▸ **Passage provided**

Trader thoughts - the long and short of it

The weekend focus has been squarely on the G20 meeting in Hamburg, and while the meeting has been all about frosty relations we can see USD/JPY (if we use this as a proxy for risk) opening the new week on a flat note.

Market data
Source: Bloomberg

This provides some confidence S&P 500 and US crude futures should open largely unchanged, although crude does have the benefit of a seven rig increase (to 763 rigs) in the weekly Baker-Hughes oil rig count.

Looking ahead, traders will continue to watch fixed income like a hawk for further knock-on effects into FX and equities. Specifically with Fed governor Leal Brained (Wednesday at 2:00am AEST) due to speak on monetary policy and chair Janet Yellen set to aggregate the backdrop into hopefully a somewhat clearer playbook in her two-day semi-annual testimony to Congress starting on Wednesday at 10:30pm AEST.

Let’s not forget the moves we have seen of late in fixed income have predominantly been driven by a re-pricing of expectations on a global basis, not specifically around the Fed, but this week the US takes over as the centre of the universe and the USD will be interesting viewing. Especially if we can see ‘real’ (or inflation-adjusted) bond yields breaking out and moving higher from here. Whether we still see the US and global equities moving higher on this development I am less sure, as it does pose a tightening of financial conditions. As we know and likely to hear again from Yellen, financial conditions, or should we say loose financial conditions, are at the very heart of markets.

Friday's (10:30pm AEST) release of US CPI ex-food and energy will also be a strong catalyst for markets and traders are positioned here for stability with another monthly read of 1.7% expected. A stronger read and we can find some assurance that the Fed’s glass half-full view of inflation should be somewhat validated and we continue selling the treasuries, and in FX traders buying USD/JPY.

The backdrop for Asia today is fairly constructive and perhaps we can see the ASX 200 halting a three-day sell-off with SPI futures closing up 10 points. The leads are a net positive if we aggregate all the various factors, although China’s CPI (expected to gain 10 basis points to 1.6%) and PPI (unchanged at 5.5%) could influence given how sensitive the world is too inflationary reads right now. Specifically, watch PPI (released at 11:30am AEST) and a big drop could be a small negative for Aussie materials, while AUD/USD might attract a few sellers, with traders keenly watching the 22 June low of $0.7534 with interest.

▸ **Dataset extract**

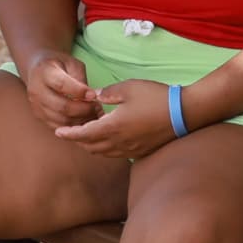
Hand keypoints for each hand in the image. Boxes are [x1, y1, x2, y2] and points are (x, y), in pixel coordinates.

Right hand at [16, 49, 101, 127]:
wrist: (38, 70)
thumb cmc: (59, 65)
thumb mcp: (71, 63)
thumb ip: (80, 78)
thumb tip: (90, 97)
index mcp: (44, 72)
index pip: (62, 85)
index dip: (80, 92)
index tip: (94, 95)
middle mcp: (36, 90)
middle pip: (62, 106)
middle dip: (84, 109)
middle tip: (98, 107)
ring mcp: (36, 105)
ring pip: (61, 120)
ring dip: (80, 120)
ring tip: (93, 114)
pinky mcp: (39, 116)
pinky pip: (58, 127)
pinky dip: (73, 126)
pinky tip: (84, 120)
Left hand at [54, 78, 181, 160]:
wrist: (184, 113)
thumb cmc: (156, 97)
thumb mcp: (129, 87)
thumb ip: (108, 92)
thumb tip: (94, 95)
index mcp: (112, 126)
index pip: (83, 134)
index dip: (69, 134)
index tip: (58, 132)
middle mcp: (119, 142)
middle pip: (90, 147)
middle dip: (78, 140)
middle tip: (70, 132)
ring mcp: (130, 149)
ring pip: (103, 153)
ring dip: (91, 145)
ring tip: (87, 135)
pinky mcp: (140, 151)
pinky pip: (116, 154)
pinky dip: (106, 149)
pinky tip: (108, 139)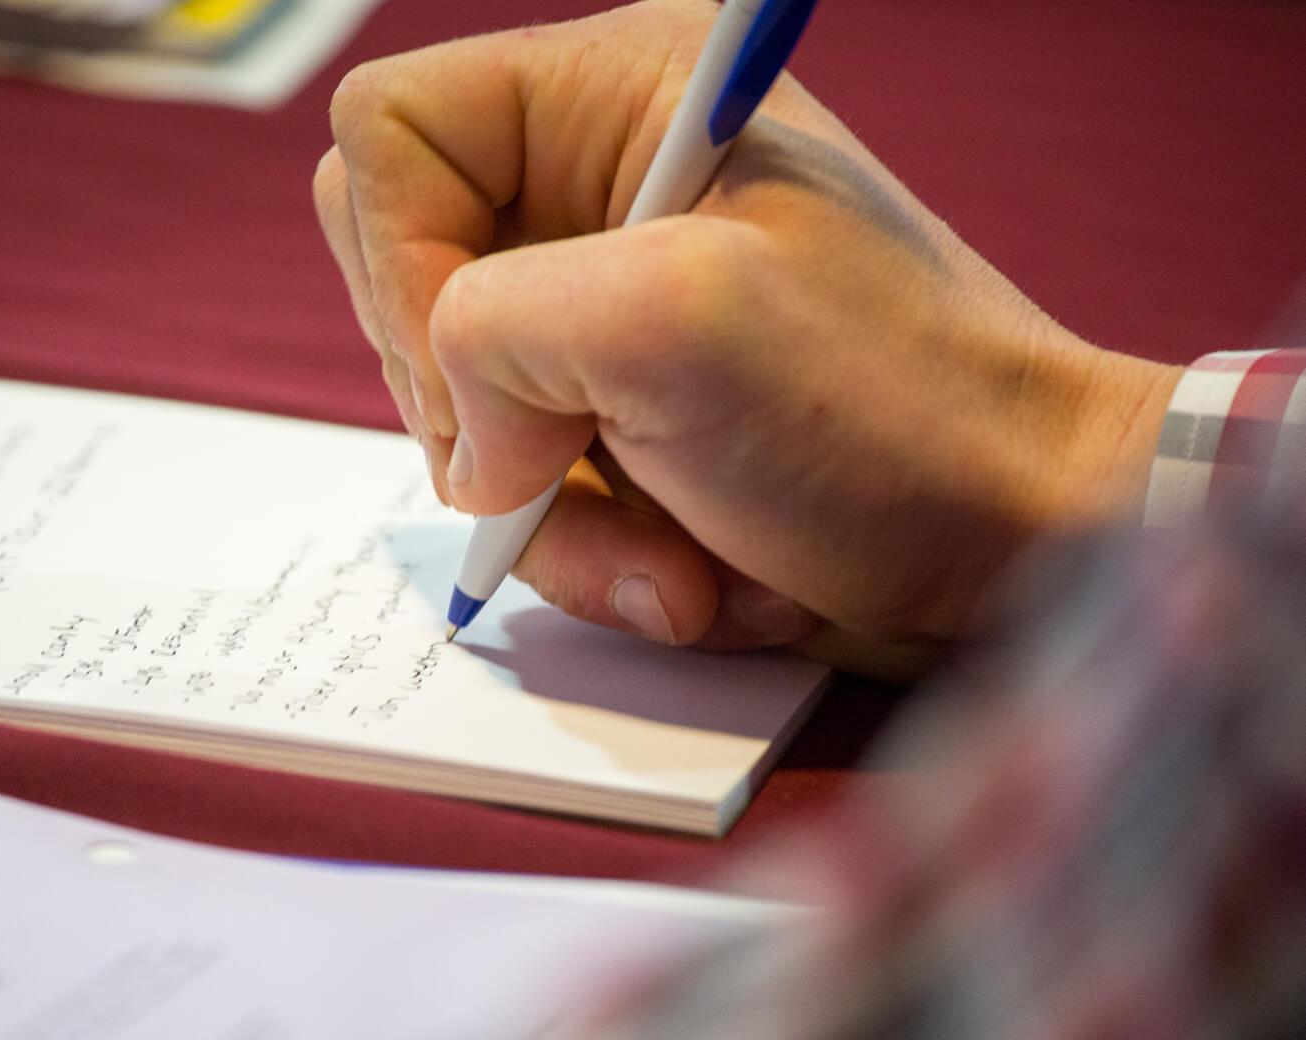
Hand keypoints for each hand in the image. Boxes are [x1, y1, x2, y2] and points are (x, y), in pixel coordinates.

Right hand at [315, 1, 1177, 676]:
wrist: (1022, 538)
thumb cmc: (893, 410)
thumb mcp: (675, 324)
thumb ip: (492, 331)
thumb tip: (472, 447)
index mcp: (614, 98)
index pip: (389, 138)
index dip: (398, 266)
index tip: (493, 383)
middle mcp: (597, 190)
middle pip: (403, 287)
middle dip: (484, 422)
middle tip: (578, 465)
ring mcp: (608, 311)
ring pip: (462, 418)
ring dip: (563, 521)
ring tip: (680, 555)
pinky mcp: (624, 414)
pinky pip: (529, 491)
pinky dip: (603, 556)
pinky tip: (700, 568)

▸ **Parts of the exercise**
- 1) In the trader commentary, why is the writer unsure that US and global equities would keep climbing if real bond yields break out higher?
- 2) Which scheduled events in the trader commentary come with a time in AEST? Give each event with its time.
- 3) Could you pick up the trader commentary on the G20 weekend and the week's market outlook, starting right after its last sentence?

▸ **Results in order**
- 1) A rise in real yields would tighten financial conditions. Loose financial conditions are at the very heart of markets, so that tightening could weigh on equities.

- 2)
- A Fed governor's speech on monetary policy: Wednesday at 2:00am AEST
- Janet Yellen's two-day semi-annual testimony to Congress: starting Wednesday at 10:30pm AEST
- The release of US CPI ex-food and energy: Friday at 10:30pm AEST
- The release of China's PPI: 11:30am AEST

- 3)
The S&P 500 has handed us a positive lead, closing up 0.6%, with solid moves in tech, financials and materials, while energy closed down a touch. The US payrolls print was widely noted as an equity positive, with a solid rebound in headline job creation at 222,000, on a revised May print to 152,000 (from 138,000), while wages grew slightly below expectations at 2.5% YoY, or 0.2% in June. Strong headline growth, amid poor wage growth, is seemingly a perfect storm for equities, who are also eyeing Q2 earning season where equity traders this week have to navigate around moves in fixed income while also having to deal with the fact 5% of the S&P 500 market cap this week. Personally speaking, I would prefer long exposure in equities this week, despite some better two-way (i.e. buying and short selling) from clients.

The market goes into Q2 earnings expecting 7% EPS growth from S&P 500 companies, or 4% if we exclude energy, which is expected to see a lazy 370% earnings growth from the previous corresponding period. It seems optimistic to feel we can replicate the 15% growth we saw in Q1, but at 7% this would still be the strongest rate of earnings growth since 2014.

This is incredibly important because in the last two weeks or so, we have markets changing and the catalyst for equities is shifting from a liquidity-induced rally, to one where valuation and earnings growth will be the preeminent driver. It sounds far too obvious and even simplistic, but liquidity has been the reason why everyone has bought dips in the index and why everyone sells volatility on any spikes. 2018 is shaping up where value could do far better and not just to leverage to higher growth, high momentum names. So this earnings season could be telling in setting that platform.

In commodity land, we have solid read-throughs for the iron ore stocks, with spot closing up 1.4% at $62.80, while iron ore futures put on 1.2%, with good gains seen in rebar futures. The fact Australia has secured exception from US steel tariffs is also a positive.

Copper closed down 0.5%, while we can also see modest US crude closing down around 60c lower than where it was trading when the ASX 200 closed – this needs to be priced into the energy sector. Gold and silver, both closed weaker on the session, once again working inversely to US ‘real’ bond yields.

Technically, we can see price closed (on a weekly basis) through the neckline of the April and June double top at $1214, which would target sub $1150. One to watch, but fundamentally it would require a further sell-off in longer-term nominal yields and inflation expectations to remain anchored, which to be fair is not out of the question.  That will largely be dictated to by the views of Janet Yellen and Friday's US CPI print.